Crown Castle CEO Ben Moreland added that his company’s recent acquisition of Sunesys has doubled the fiber footprint available to support Crown Castle’s small cell deployments. He said the company now has 16,000 miles of metro fiber at its disposal. Fiber can be the most critical element of a DAS or small cell deployment because without it backhaul can be an insurmountable challenge.
Indoor vs. outdoor
American Tower said during its Q2 earnings call that indoor DAS is currently performing much better than outdoor DAS.
“Indoor DAS, for us, is meeting our investment criteria,” said American Tower CEO Jim Taiclet. “Just like towers, you’d expect them, if you’ve been running them for five or more years, to have over two customers per tower, say, in the U.S. And that’s our experience with indoor DAS. Outdoor DAS is younger, it isn’t there yet, but we’re finding the lease-up rate, frankly, to be slower.
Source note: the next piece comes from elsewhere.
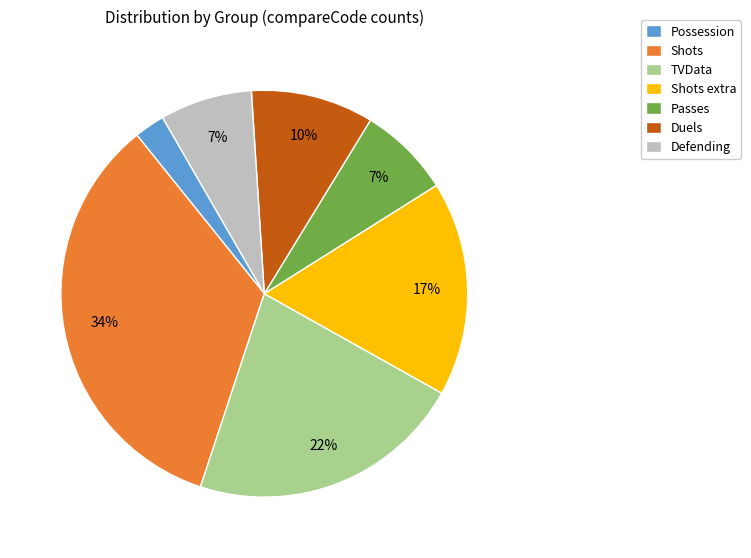

To the nearest percent, what portion does Defending represent?

7%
There’s not 100% overlap between all the carriers on an initial design, so you don’t have 100% of the lease-up opportunity. And, the ODAS systems tend to be much more expensive to put in and they’re, therefore, more expensive to the carrier from a rental perspective and it’s a harder decision for them.”
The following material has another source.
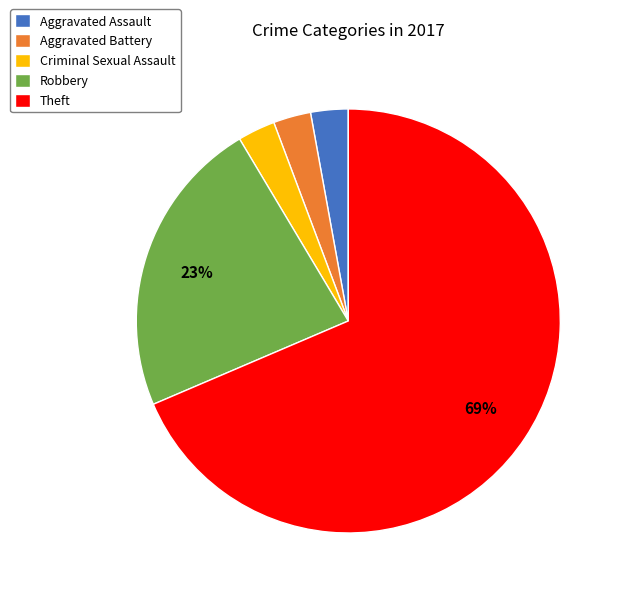

Combined, do Aggravated Assault and Criminal Sexual Assault account for over 50%?

No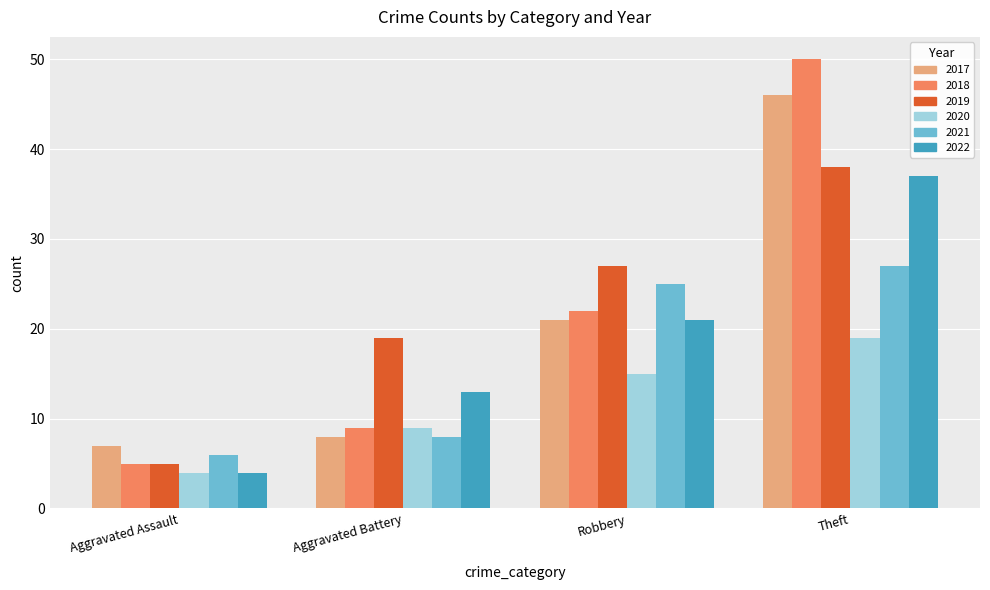

What is the value of the 2020 bar at the 3rd from the left?

15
Taiclet said American Tower is seeing gross margins of up to 75% for indoor DAS systems, and return on invested capital “in the same ballpark as towers, 16%.”
Taiclet added that American Tower’s international indoor DAS portfolio is already yielding returns that are comparable to those of the company’s domestic indoor DAS portfolio. He said the international opportunity for indoor DAS may be even greater than the U.S. opportunity.